CONSIGNE 1: Reproduisez sans rien changer le passage de la critique du film qui commence par « MÉLODRAME | Zhang » et se termine par « ses premiers films. ».

TEXTE EXTRAIT:

»»

Critique

Under the Hawthorn Tree

MÉLODRAME | Zhang Yimou signe un mélo quelque peu désincarné sur fond (lointain) de révolution culturelle, bien loin des audaces et des fulgurances de ses premiers films.

UNDER THE HAWTHORN TREE, MÉLODRAME DE ZHANG YIMOU. AVEC ZHOU DONGYU, SHAWN DOU, XI MEIJUAN. 1H54. SORTIE: 04/04. **

La période où se déroule Under The Hawthorn Tree est celle dite de la Révolution culturelle. Commencée en 1966, cette dernière devait s’achever avec la mort du leader historique Mao Zedong, dix ans plus tard. Mais c’est entre 1966 et 1969 que se firent principalement et le plus durement sentir les effets de cette politique visant à purger le Parti (unique) communiste chinois de ses éléments « révisionnistes » ou « droitiers ». La jeunesse fut appelée à en être le fer de lance, le Petit Livre rouge à la main. La destruction des vestiges de la culture ancienne fut au menu, tout comme l’envoi des intellectuels et des étudiants en « rééducation » dans le milieu rural, jugé « pur » et exemplaire. Agé de quinze ans au début de la Révolution culturelle, Zhang Yimou fut contraint d’abandonner ses études pour aller travailler durant trois ans dans une ferme, puis sept ans dans un atelier de tissage… On pourrait imaginer dès lors que le cinéaste aurait un point de vue politique, historique au moins, sur le cadre où s’inscrit son nouveau film. Ce n’est hélas pas le cas, Zhang confirmant le désinvestissement idéologique, voire philosophique, d’un artiste qui sut oser et déranger à ses débuts, mais qui est devenu depuis un notable installé, prisé du régime qui lui confie des commandes d’Etat (il fut chargé notamment de mettre en scène la cérémonie d’ouverture des Jeux olympiques de Beijing… en remplacement d’un Steven Spielberg qui s’était retiré pour la cause des Droits de l’Homme).

««

DONNÉES AFFICHÉES:

»»

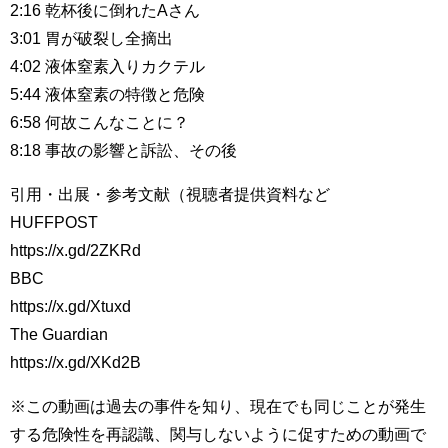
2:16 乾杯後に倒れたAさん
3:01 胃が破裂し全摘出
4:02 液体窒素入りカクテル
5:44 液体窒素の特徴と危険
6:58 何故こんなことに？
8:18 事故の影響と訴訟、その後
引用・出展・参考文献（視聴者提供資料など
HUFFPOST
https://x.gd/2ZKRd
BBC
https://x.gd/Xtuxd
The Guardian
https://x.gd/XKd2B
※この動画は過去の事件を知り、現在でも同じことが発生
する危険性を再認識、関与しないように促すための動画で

««
»»

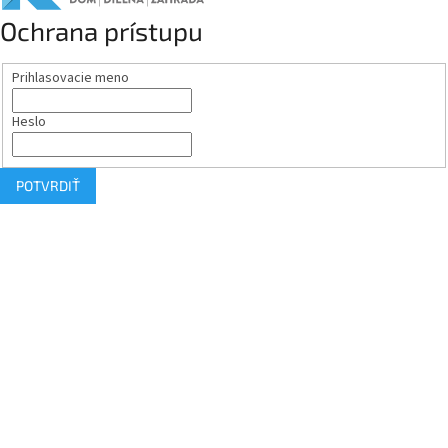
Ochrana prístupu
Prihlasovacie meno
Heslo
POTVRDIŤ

««

CONSIGNE 2: Mettez sous forme de liste numérotée les lignes des enregistrements, en commençant par la ligne qui contient « 2:16 乾杯後に倒れたAさん » et en terminant par celle qui contient « する危険性を再認識、関与しないように促すための動画で », ces deux lignes incluses. Omettez les lignes vides.

VOTRE SOLUTION 1:
MÉLODRAME | Zhang Yimou signe un mélo quelque peu désincarné sur fond (lointain) de révolution culturelle, bien loin des audaces et des fulgurances de ses premiers films.

VOTRE SOLUTION 2:
1. 2:16 乾杯後に倒れたAさん
2. 3:01 胃が破裂し全摘出
3. 4:02 液体窒素入りカクテル
4. 5:44 液体窒素の特徴と危険
5. 6:58 何故こんなことに？
6. 8:18 事故の影響と訴訟、その後
7. 引用・出展・参考文献（視聴者提供資料など
8. HUFFPOST
9. https://x.gd/2ZKRd
10. BBC
11. https://x.gd/Xtuxd
12. The Guardian
13. https://x.gd/XKd2B
14. ※この動画は過去の事件を知り、現在でも同じことが発生
15. する危険性を再認識、関与しないように促すための動画で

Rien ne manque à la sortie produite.